A fragment! And the more piteous because a fragment. Go in search of the pathetic, and you will find it tear-steeped, sigh-breathed, moan-muttered, and groaned in fragments. The poet seems often struck dumb by woe—his heart feels that suffering is at its acme—and that he should break off and away from a sight too sad to be longer looked on—haply too humiliating to be disclosed. So, too, it sometimes is with the beautiful. The soul in its delight seeks to escape from the emotion that oppresses it—is speechless—and the song falls mute. Such is frequently the character—and the origin of that character—of our auld Scottish Sangs. In their mournfulness are they not almost like the wail of some bird distracted on the bush from which its nest has been harried, and then suddenly flying away for ever into the woods? In their joyfulness, are they not almost like the hymn of some bird, that love-stricken suddenly darts from the tree-top down to the caresses that flutter through the spring? And such, too, are often the airs to which those dear auld sangs are sung.

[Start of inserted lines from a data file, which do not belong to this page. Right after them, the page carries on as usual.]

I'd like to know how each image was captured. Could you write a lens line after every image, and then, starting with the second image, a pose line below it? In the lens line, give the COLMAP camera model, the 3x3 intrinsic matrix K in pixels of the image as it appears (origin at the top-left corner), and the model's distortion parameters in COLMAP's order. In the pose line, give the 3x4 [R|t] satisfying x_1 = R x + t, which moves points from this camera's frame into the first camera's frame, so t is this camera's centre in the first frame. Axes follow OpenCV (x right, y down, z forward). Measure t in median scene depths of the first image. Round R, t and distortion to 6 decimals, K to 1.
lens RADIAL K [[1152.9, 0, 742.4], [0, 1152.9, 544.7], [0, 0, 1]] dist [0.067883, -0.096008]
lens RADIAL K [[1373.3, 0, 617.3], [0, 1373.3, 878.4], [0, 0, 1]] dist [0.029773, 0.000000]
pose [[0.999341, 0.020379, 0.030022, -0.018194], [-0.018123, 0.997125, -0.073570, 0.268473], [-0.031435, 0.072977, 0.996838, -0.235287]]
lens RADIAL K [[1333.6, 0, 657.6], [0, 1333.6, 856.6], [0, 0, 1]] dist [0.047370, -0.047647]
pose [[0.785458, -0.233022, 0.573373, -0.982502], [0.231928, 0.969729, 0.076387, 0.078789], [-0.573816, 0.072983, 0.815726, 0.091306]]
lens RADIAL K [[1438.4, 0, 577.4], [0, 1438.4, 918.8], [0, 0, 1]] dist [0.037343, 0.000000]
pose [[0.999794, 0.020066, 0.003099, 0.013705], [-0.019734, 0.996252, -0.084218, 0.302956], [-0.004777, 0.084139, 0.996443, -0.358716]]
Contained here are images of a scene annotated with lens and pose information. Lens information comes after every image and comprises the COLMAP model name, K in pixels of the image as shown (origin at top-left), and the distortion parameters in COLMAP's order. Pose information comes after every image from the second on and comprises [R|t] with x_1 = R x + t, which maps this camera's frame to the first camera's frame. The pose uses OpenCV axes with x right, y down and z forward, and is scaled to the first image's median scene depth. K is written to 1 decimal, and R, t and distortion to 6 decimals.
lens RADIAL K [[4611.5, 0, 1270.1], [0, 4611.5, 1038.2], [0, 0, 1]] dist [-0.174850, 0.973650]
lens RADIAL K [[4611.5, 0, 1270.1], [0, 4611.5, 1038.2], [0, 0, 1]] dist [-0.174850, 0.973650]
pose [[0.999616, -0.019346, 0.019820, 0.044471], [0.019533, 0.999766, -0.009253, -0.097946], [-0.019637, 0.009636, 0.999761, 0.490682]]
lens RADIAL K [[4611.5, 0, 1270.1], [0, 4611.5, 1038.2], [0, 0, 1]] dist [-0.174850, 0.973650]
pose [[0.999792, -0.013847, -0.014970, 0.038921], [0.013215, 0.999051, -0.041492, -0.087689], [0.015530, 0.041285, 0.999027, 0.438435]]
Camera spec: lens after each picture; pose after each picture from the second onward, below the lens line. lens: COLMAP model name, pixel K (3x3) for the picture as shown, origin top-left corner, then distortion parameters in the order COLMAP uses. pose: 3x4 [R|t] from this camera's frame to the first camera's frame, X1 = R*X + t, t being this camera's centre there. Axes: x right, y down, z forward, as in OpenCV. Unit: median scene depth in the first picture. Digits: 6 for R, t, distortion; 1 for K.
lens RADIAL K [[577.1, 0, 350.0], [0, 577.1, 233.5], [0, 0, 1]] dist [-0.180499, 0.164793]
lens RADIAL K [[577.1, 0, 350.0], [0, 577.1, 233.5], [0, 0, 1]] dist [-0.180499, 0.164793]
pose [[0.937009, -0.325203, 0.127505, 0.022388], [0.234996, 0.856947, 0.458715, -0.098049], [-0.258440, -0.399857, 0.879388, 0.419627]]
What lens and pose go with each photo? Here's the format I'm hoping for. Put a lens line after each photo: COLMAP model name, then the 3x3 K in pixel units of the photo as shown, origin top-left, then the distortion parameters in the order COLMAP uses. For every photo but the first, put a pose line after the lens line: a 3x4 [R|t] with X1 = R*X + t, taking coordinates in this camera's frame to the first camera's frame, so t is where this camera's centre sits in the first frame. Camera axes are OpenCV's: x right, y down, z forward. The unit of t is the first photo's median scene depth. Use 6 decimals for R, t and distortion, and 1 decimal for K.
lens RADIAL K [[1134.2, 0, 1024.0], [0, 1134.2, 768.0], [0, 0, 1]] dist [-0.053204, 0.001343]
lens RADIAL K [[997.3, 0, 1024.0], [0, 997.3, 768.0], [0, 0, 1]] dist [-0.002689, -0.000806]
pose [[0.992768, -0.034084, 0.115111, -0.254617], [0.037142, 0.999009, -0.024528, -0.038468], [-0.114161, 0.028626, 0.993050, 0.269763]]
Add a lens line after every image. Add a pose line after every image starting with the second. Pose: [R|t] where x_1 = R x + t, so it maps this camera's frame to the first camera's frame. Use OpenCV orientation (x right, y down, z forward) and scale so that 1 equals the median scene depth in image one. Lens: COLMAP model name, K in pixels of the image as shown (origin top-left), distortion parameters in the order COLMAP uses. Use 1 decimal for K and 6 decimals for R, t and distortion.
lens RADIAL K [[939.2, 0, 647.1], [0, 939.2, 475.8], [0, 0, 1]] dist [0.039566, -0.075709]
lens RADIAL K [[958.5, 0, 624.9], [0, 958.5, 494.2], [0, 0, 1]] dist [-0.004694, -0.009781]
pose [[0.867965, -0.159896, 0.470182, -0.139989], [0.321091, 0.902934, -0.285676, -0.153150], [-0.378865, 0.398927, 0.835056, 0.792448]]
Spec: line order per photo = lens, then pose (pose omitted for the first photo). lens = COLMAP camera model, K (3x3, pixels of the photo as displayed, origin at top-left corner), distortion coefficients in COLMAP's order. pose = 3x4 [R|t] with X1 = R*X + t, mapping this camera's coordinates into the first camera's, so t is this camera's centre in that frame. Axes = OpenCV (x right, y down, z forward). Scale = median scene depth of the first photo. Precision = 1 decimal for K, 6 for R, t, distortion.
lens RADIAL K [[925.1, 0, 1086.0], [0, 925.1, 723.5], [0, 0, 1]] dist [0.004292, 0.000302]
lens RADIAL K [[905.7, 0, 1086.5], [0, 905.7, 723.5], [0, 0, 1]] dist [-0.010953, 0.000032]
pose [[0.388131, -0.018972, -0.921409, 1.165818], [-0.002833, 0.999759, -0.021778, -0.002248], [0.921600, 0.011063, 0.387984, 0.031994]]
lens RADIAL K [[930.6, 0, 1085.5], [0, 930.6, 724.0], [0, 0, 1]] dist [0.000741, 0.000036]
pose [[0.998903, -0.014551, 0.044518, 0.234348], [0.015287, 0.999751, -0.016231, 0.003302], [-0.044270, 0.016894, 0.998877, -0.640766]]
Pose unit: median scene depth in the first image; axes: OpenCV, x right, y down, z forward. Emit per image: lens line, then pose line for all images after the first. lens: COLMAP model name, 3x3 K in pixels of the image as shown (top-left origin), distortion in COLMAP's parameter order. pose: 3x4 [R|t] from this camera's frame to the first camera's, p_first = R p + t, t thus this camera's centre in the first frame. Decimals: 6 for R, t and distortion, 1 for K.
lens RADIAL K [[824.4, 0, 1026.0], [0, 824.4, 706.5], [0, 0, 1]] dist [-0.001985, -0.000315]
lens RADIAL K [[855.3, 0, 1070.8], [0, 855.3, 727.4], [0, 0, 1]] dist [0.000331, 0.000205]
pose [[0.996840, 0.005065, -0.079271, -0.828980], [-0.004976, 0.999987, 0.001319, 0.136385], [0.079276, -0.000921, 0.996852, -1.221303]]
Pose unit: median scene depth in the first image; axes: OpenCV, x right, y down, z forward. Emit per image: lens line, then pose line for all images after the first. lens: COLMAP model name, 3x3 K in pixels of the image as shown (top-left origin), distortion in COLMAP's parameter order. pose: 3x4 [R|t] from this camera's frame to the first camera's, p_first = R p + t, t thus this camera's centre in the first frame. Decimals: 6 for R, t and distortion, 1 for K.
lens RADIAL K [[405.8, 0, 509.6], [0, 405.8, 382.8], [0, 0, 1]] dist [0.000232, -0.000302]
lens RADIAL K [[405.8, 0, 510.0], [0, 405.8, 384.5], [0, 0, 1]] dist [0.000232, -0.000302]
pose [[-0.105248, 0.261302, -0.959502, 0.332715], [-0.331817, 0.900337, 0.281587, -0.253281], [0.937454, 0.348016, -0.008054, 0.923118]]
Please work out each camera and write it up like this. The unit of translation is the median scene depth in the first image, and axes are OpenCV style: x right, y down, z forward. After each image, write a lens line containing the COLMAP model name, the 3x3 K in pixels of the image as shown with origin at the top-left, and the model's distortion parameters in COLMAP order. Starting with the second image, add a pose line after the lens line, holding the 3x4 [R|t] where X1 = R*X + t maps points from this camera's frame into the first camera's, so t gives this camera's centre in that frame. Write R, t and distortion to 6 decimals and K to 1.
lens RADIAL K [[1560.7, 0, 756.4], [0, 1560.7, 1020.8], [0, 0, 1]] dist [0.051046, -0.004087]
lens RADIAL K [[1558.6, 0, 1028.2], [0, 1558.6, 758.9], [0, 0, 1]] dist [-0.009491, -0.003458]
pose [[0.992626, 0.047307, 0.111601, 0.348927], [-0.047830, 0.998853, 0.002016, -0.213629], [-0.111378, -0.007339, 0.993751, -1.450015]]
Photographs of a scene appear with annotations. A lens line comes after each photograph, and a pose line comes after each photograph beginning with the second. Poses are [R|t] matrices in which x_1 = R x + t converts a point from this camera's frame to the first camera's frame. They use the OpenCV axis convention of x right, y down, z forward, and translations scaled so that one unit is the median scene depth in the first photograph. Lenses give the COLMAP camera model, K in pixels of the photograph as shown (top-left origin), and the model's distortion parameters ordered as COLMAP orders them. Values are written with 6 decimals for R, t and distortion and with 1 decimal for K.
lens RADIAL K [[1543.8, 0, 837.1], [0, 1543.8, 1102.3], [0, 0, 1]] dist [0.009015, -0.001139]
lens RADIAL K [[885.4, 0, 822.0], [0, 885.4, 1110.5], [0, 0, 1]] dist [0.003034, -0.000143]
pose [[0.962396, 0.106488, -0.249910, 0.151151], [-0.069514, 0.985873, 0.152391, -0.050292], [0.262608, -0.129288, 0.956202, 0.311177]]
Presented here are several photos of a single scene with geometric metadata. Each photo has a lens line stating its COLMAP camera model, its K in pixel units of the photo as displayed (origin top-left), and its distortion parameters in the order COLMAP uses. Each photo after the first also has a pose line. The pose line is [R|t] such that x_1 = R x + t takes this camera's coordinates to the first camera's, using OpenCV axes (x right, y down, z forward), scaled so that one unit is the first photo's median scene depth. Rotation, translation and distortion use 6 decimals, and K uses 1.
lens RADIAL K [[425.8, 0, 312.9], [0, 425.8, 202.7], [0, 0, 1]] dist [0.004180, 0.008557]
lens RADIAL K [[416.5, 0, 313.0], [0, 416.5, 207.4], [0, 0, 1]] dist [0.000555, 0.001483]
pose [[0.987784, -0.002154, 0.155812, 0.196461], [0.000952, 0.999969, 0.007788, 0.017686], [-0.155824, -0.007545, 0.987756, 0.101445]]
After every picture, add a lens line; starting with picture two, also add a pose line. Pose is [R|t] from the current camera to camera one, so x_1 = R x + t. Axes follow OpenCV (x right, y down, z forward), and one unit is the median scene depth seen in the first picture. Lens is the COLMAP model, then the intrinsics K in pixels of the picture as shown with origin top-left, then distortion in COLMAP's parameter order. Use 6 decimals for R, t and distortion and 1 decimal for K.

From excess of feeling—fragmentary; or of one divine part to which genius may be defied to conceive another, because but one hour in all time could have given it birth.

You may call this pure nonsense—but 'tis so pure that you need not fear to swallow it. All great song-writers, nevertheless, have been great thieves. Those who had the blessed fate to flourish first—to be born when "this auld cloak was new,"—the cloak we mean which nature wears—scrupled not to creep upon her as she lay asleep beneath the shadow of some single tree among

"The grace of forest woods decay'd,
And pastoral melancholy,"

and to steal the very pearls out of her hair—out of the silken snood which enamoured Pan himself had not untied in the Golden Age. Or if she ventured, as sometimes she did, to walk along the highways of the earth, they robbed her in the face of day of her dew-wrought reticule—without hurting, however, the hand from which they brushed that net of gossamer.